Parts of the exercise.
a - In the farm-and-market letter, change "squirrels" to "chipmunks" and give the passage between "Winter has officially" and "of the seasons.", inclusive.
b - According to the farm-and-market letter, why have the dogs put on sweaters?
c - Pick up the farm-and-market letter after its final sentence and carry it on.

Extract.
----

Winter has officially pushed its way into our little world on the farm.
The mornings are bitter. The temperatures are at or below freezing.
The dogs have donned their sweaters (they’re bully mixes, the only thing they hate more than water is cold).
And the last of the acorns I have drying are under assault by squirrels desperate to get their hands on every morsel for their winter stores.
But it’s all part of the changing of the seasons.
In fact, here on the homestead, all is right with the world.
And as expected, November isn’t winding to a close with despair… but celebration.
The Invesco QQQ ETF (QQQ) – the proxy for the Nasdaq 100 – will exit the month with a double-digit gain after setting a new 52-week high. Not only that, the tech heavyweights will end November with a gain for the eleventh time in the last 12 years.
But now, we dive into arguably the most important month for the markets of the year – December.
And for investors, will it be another holiday gift? Or will it be a lump of coal in their stockings?

----

Entries shown.
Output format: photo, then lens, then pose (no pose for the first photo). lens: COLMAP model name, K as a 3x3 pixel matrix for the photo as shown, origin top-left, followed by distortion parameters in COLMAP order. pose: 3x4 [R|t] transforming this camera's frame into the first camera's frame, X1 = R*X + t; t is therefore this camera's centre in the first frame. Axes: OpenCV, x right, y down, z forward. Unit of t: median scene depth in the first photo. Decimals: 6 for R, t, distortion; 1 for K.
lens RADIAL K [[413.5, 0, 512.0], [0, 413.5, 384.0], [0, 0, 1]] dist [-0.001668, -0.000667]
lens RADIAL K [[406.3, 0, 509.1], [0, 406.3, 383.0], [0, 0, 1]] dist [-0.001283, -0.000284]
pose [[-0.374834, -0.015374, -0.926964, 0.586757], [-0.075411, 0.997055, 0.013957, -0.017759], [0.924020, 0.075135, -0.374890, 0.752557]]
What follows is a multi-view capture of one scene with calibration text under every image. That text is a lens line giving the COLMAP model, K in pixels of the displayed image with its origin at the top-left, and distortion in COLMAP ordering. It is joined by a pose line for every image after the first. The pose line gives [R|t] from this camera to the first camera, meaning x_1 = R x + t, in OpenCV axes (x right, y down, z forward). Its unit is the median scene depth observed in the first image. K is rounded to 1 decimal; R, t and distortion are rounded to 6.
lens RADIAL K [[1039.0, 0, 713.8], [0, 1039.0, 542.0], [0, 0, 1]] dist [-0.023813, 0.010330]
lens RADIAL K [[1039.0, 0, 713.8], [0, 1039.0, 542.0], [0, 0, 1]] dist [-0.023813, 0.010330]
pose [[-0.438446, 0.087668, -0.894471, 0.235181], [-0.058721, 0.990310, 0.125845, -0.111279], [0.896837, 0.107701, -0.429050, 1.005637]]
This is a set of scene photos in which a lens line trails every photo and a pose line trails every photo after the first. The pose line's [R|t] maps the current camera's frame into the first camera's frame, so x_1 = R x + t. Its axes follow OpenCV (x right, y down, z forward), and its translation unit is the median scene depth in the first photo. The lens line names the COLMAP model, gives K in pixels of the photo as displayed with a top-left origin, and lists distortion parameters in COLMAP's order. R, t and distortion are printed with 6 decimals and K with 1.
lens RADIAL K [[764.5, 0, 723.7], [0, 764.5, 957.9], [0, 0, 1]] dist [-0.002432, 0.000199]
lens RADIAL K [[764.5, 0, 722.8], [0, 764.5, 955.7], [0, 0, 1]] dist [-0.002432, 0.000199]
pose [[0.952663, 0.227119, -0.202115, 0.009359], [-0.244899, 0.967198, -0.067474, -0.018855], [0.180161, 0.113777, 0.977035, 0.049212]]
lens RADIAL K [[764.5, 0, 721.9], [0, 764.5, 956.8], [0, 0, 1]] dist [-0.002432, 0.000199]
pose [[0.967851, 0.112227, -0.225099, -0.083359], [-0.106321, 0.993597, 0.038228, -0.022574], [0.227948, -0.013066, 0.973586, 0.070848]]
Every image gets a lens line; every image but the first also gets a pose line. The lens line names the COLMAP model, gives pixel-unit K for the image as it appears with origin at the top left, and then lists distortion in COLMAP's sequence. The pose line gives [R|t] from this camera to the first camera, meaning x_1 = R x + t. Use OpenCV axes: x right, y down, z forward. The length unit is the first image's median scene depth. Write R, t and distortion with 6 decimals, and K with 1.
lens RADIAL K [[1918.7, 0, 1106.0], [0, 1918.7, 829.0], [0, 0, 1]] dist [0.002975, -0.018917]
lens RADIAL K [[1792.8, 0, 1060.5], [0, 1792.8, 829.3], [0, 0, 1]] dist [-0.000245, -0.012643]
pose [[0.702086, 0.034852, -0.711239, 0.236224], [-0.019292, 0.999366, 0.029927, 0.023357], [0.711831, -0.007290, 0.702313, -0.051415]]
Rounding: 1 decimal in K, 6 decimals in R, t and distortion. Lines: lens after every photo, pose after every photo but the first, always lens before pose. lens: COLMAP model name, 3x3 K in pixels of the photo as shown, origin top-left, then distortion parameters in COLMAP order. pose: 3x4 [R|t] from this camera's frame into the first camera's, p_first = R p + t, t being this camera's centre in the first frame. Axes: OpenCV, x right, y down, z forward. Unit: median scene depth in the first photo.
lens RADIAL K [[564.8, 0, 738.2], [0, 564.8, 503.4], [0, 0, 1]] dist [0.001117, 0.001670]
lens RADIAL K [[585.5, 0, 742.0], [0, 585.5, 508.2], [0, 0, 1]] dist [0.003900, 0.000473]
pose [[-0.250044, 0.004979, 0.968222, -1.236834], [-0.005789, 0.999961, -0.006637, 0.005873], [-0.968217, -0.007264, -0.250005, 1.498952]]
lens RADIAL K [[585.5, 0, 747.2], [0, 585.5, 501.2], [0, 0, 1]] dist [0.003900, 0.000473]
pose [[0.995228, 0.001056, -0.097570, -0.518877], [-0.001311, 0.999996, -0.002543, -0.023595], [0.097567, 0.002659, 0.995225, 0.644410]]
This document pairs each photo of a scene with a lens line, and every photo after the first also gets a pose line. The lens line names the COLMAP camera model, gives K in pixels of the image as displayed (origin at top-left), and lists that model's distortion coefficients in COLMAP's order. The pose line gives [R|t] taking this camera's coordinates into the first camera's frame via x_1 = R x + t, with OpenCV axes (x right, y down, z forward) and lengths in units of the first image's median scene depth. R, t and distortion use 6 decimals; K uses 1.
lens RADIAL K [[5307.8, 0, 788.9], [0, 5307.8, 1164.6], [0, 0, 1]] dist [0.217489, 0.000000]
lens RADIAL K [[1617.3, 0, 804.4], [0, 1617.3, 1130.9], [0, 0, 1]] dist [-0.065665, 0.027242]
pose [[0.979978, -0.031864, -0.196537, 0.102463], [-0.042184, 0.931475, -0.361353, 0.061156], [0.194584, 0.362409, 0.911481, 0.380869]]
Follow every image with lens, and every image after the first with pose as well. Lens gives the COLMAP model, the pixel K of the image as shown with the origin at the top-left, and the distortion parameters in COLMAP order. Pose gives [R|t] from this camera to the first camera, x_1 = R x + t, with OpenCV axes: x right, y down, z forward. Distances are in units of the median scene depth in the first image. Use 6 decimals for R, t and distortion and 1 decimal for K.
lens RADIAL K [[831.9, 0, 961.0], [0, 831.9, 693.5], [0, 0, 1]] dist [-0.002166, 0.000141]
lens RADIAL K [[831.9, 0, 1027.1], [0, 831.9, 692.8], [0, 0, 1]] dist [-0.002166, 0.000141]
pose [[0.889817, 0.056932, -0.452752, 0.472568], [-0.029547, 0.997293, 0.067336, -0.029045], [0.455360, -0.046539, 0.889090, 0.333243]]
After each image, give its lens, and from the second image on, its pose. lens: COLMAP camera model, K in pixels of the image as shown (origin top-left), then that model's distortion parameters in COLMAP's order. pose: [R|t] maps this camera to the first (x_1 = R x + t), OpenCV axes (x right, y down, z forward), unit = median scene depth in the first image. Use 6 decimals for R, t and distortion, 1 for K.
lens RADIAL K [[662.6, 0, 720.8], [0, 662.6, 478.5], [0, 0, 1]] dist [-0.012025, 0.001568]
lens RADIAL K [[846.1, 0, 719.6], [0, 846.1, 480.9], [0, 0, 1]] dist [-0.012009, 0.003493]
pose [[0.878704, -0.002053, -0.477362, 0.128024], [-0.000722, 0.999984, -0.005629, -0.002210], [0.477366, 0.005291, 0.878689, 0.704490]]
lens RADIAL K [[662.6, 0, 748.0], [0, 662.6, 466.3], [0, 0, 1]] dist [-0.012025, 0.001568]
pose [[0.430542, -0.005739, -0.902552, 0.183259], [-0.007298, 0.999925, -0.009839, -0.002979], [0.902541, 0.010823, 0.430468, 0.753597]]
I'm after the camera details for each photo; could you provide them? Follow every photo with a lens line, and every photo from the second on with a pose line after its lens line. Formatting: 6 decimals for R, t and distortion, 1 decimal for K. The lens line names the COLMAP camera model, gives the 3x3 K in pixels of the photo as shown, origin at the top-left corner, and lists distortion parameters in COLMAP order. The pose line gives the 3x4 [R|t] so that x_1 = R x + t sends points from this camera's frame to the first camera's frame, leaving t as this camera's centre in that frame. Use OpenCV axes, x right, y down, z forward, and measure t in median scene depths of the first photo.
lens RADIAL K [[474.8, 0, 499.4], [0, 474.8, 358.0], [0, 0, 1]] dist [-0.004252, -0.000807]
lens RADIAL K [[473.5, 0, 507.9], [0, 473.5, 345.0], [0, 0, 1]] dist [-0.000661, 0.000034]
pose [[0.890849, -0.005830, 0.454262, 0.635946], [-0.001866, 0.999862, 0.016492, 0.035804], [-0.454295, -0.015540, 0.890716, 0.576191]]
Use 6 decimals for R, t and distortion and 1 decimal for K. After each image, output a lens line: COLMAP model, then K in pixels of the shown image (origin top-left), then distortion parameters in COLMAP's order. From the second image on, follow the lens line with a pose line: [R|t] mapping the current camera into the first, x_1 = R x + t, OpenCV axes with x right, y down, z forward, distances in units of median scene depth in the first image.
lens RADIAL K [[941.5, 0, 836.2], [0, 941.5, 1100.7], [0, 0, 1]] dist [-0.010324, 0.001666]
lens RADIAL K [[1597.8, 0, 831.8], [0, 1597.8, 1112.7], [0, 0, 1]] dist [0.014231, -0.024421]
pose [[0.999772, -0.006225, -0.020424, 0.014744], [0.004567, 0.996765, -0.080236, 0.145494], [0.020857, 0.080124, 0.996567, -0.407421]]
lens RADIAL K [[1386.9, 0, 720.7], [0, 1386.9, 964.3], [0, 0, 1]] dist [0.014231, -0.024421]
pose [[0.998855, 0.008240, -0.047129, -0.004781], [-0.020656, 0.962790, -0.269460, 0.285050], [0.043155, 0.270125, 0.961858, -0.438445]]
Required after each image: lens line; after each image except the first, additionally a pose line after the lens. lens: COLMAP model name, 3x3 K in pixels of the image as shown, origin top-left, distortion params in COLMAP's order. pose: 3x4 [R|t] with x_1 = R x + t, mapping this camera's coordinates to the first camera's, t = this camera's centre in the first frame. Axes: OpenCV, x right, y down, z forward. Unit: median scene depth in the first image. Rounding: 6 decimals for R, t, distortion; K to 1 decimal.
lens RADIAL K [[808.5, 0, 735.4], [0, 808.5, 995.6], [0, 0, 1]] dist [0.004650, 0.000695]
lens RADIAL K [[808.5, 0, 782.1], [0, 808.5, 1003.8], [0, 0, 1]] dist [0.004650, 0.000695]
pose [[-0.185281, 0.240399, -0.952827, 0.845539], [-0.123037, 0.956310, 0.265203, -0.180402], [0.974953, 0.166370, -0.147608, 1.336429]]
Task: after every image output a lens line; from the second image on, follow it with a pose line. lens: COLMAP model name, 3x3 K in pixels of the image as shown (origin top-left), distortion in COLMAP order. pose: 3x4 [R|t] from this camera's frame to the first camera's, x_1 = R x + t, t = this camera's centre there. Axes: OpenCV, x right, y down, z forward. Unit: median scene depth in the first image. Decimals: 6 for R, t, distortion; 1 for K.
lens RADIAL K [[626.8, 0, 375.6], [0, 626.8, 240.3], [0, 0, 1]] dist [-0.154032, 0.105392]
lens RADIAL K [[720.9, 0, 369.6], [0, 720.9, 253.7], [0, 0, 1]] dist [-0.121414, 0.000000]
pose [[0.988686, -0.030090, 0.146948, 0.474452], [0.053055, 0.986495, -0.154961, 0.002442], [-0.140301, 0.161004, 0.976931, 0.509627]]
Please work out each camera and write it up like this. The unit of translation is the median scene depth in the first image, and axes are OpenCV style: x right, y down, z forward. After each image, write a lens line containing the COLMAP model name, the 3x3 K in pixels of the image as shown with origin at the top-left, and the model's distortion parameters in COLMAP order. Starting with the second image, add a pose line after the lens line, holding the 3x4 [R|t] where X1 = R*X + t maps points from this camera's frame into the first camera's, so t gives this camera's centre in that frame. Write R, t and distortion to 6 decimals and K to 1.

----

Answers in order.
a -
Winter has officially pushed its way into our little world on the farm.
The mornings are bitter. The temperatures are at or below freezing.
The dogs have donned their sweaters (they’re bully mixes, the only thing they hate more than water is cold).
And the last of the acorns I have drying are under assault by chipmunks desperate to get their hands on every morsel for their winter stores.
But it’s all part of the changing of the seasons.

b - The dogs are bully mixes, and cold is the only thing they hate more than water.

c -
November Rises on Turkey Legs
Let’s be honest, there’s only one focus this time of year… the winter holidays.
Whether you celebrate Christmas, Hanukah, Kwanzaa, Three Kings Day, or any of the other festivities, we’re in one of the most pivotal stretches for families and corporate balance sheets.
And because of that, December can be a tricky month for the markets.
I tend to think of it as a moody, delicate month.
With holiday spending a vital catalyst – a make-or-break moment for many a retailer – there are typically headlines as we race toward the big days that holiday spending will fall short.
Though, we already know that it’s off to a record-breaking start.
Americans dropped a record $9.8 billion on Black Friday. That was an increase of 7.5% from 2022.
But the spending spree didn’t end there.
On Cyber Monday, consumers shoveled out a record $12.4 billion. And during the stretch from 10:00 AM to 11:00 AM EST rang the digital register at $15.7 million per minute.
When all was said and done, for Cyber Week, Americans spent $38 billion, up 7.8% from a year ago. And one of the most important takeaways was foot traffic in stores increased a mere 2%... Meanwhile, smartphones accounted for 51.8% of all sales.
That’s encouraging in an environment where inflation is the topic du jour.
And despite the handwringing and concerns of the ever-looming threat of recession, retail is flying high.
Shares of Abercrombie & Fitch (ANF), Amazon (AMZN), American Eagle Outfitters (AEO), Costco (COST), The Gap (GPS), Ross Stores (ROST), Shopify (SHOP) and Urban Outfitters (Nasdaq: URBN) are just a few of the names in the sector trading at or near 52-week highs.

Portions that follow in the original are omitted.